Getting back to looking at Maven, one of the oversold bits of praise it gets (IMO) is for being “declarative.” To understand where these people are coming from, we can look back at what most were using before Maven: Ant. Ant is pretty much just an XML format Makefile. But unlike Makefiles (where there’s an interesting dependency graph getting constructed and solved, which is arguably somewhat declarative), a typical Ant build.xml was little more than a script.

As a result, Ant was little more than a scripting language with a few added tools for compiling Java files and building jars. Then it left every user to go figure out how to put these tools together to build their project. So we got every project re-implementing (generally quite badly) the same stuff, all in slightly different ways.

What Maven really offers here isn’t so much “declarativeness,” it offers abstraction. Especially its single, primary, pretty well-designed abstraction for building a Java project, with a lot of sensible defaults. Adoption of Maven for most users was a mass abandonment of bespoke, artisinal, fragile build scripts for a common convention that just worked for most users.

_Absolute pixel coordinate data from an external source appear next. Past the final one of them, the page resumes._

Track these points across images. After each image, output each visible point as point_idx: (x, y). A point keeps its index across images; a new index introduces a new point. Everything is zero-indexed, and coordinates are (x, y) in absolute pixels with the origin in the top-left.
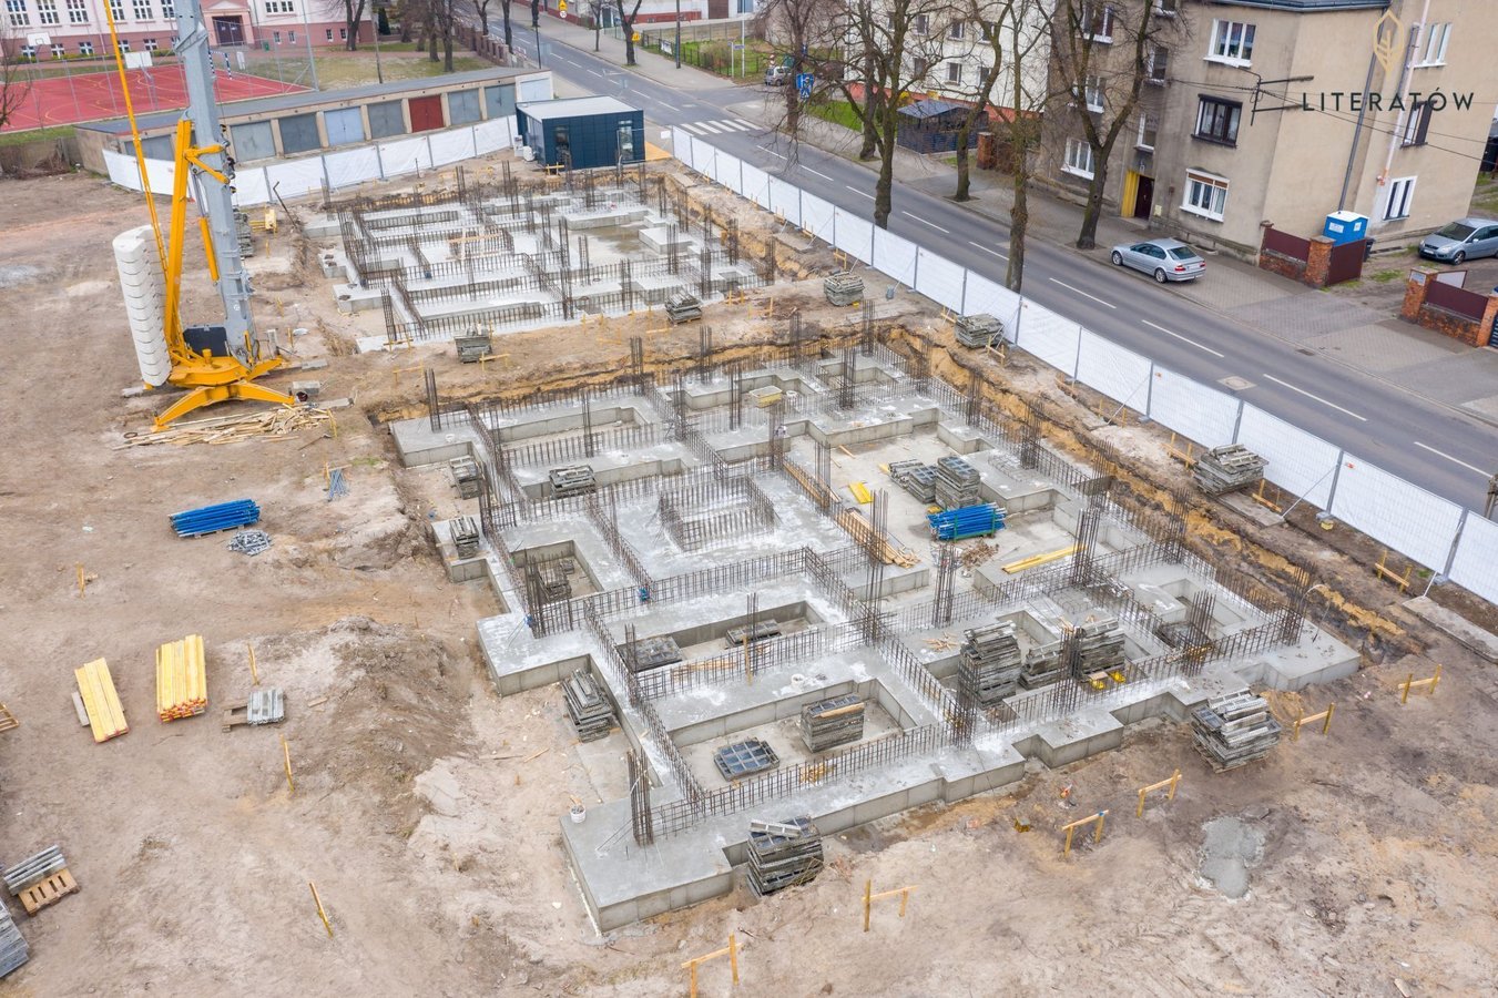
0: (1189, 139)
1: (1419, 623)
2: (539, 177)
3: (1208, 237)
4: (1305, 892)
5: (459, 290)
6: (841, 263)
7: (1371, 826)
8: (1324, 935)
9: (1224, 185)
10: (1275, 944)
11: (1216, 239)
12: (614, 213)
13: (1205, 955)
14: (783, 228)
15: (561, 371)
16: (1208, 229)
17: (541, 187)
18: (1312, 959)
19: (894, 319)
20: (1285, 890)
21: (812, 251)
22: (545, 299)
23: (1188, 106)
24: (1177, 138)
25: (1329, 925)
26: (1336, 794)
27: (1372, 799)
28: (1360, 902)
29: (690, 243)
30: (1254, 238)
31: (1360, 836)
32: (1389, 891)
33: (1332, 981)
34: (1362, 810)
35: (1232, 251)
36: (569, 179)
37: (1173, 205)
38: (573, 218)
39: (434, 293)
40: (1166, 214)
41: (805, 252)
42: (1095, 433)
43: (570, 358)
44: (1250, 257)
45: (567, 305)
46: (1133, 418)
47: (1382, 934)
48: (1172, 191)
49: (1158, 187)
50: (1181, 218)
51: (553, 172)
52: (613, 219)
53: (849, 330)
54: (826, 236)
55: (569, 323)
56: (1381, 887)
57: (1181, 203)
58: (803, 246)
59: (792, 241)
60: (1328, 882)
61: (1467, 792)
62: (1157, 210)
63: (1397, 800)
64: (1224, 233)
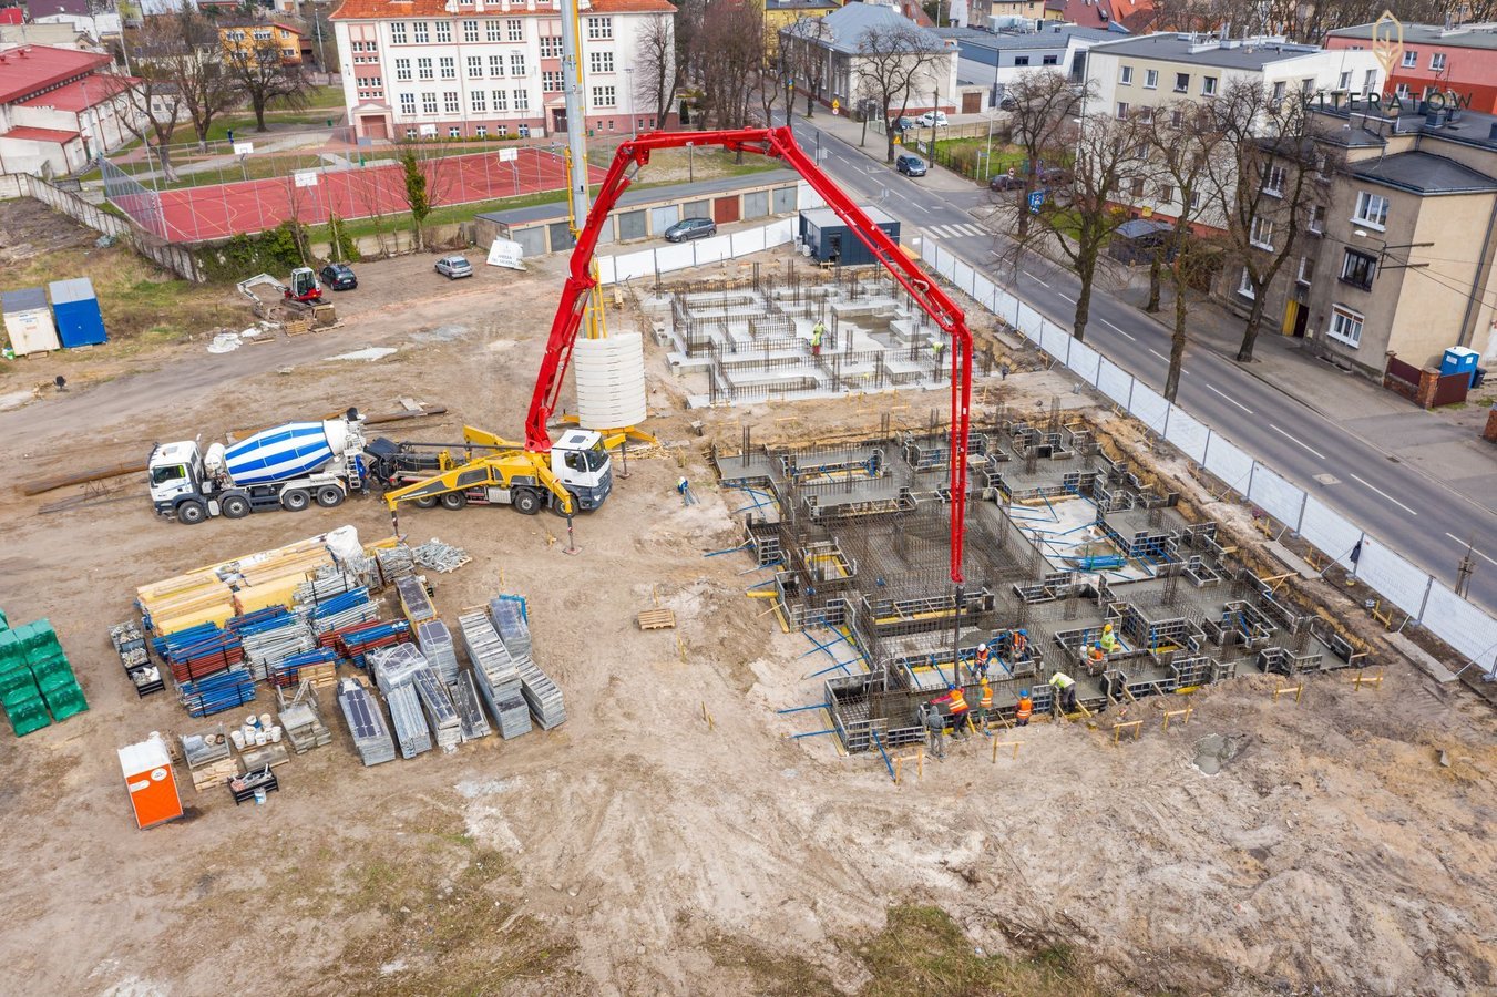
0: (1336, 281)
1: (1390, 650)
2: (814, 270)
3: (1347, 358)
4: (1251, 776)
5: (755, 363)
6: (1043, 361)
7: (1303, 749)
8: (1256, 796)
9: (1361, 320)
10: (1225, 798)
11: (1353, 361)
12: (872, 305)
13: (1183, 797)
14: (1002, 329)
15: (831, 432)
16: (1346, 352)
17: (817, 280)
18: (1244, 806)
19: (1075, 410)
20: (1240, 775)
21: (1023, 350)
22: (819, 376)
23: (1337, 255)
24: (1327, 278)
25: (1261, 794)
26: (1289, 731)
27: (1308, 737)
28: (1282, 785)
29: (929, 335)
30: (1381, 364)
31: (1295, 753)
32: (1301, 781)
33: (1252, 818)
34: (1302, 742)
35: (1363, 372)
36: (838, 275)
37: (1322, 331)
38: (840, 308)
39: (739, 365)
40: (1316, 336)
41: (1017, 350)
42: (1206, 507)
43: (838, 423)
44: (1377, 378)
45: (836, 382)
46: (1237, 499)
47: (1289, 799)
48: (1321, 319)
49: (1311, 314)
50: (1327, 342)
51: (826, 267)
52: (870, 310)
53: (1040, 416)
54: (1035, 338)
55: (836, 395)
56: (1294, 779)
57: (1328, 330)
58: (1015, 345)
59: (1007, 339)
60: (1265, 773)
61: (1374, 740)
62: (1310, 333)
63: (1327, 739)
64: (1359, 358)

The declarative nature isn’t the main advantage here: if Ant had anything like a standard library with re-usable parts, it might have had most of the same advantages. (Indeed, if I recall correctly, very early versions of Maven started out as a collection of re-usable Ant scripts. But don’t quote me on that.) But the declarativeness is a forcing function, much like laziness in Haskell. Because your pom.xml is declarative, you have to build well-engineered re-usable plug-ins for interpreting it. So the declarativeness is nice because it forces us to create abstractions, but the abstractions are what we really benefit from.

Coming soon

Today’s essay was supposed to be something simple to prep for my next case study on (spoiler alert) containers. It kinda exploded, and I had to do some work to cut its scope down to size. What we have here with dependency management is a problem we don’t really have a good solution to, not yet anyway.

It seems clear to me that we do need the capability to tolerate multiple versions simultaneously. A package manager is a tool to help programmers solve problems, and when the problem is two independent components with conflicting dependencies, well… that’s the problem to be solved. A great many cases where these conflicts happen are spurious, and the code does actually not require the same version of those packages. “The problem” in these cases is the package manager being intolerant of reality.

But so far, most package managers that tolerate multiple versions also explode in complexity. Perhaps that’s acceptable to an extent: any time we upgrade versions of dependencies, we expect that things might break. Going from a single version to multiple versions of a dependency, then having things explode because they aren’t compatible is just another way things can break. But… there’s still a lot of merit in reducing the opportunities for things to go wrong. Just because problems can be expected there doesn’t mean we should be happy to create more of them. Just because we can tolerate multiple versions of a package doesn’t mean we should expect this to be the default.

Finding the right balance is a design problem that’s still open.